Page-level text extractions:
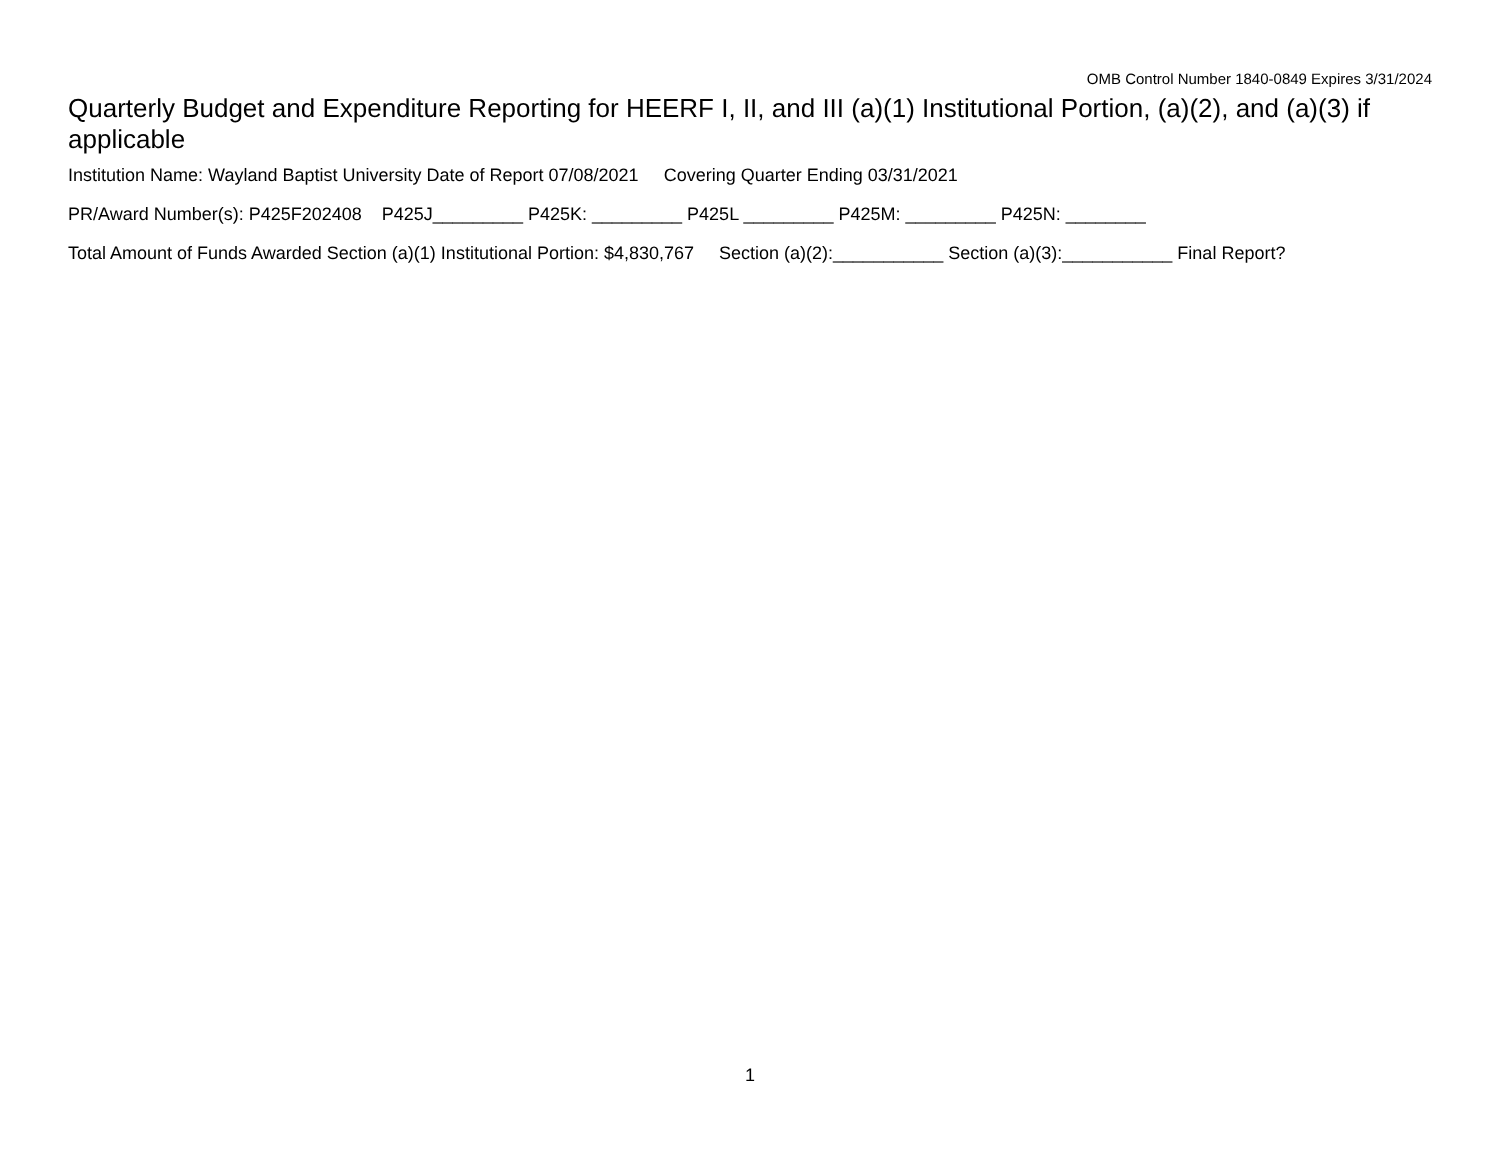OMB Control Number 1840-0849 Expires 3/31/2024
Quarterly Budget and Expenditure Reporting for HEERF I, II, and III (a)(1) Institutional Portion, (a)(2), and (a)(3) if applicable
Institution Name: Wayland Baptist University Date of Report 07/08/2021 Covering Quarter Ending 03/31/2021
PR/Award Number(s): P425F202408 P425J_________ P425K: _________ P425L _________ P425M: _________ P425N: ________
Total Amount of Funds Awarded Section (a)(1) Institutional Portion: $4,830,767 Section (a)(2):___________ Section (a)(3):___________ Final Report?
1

PROBLEM REQUIREMENTS:
Using the entries, return every line where the word "Institutional" can be found.

FINAL ANSWER:
Quarterly Budget and Expenditure Reporting for HEERF I, II, and III (a)(1) Institutional Portion, (a)(2), and (a)(3) if applicable
Total Amount of Funds Awarded Section (a)(1) Institutional Portion: $4,830,767 Section (a)(2):___________ Section (a)(3):___________ Final Report?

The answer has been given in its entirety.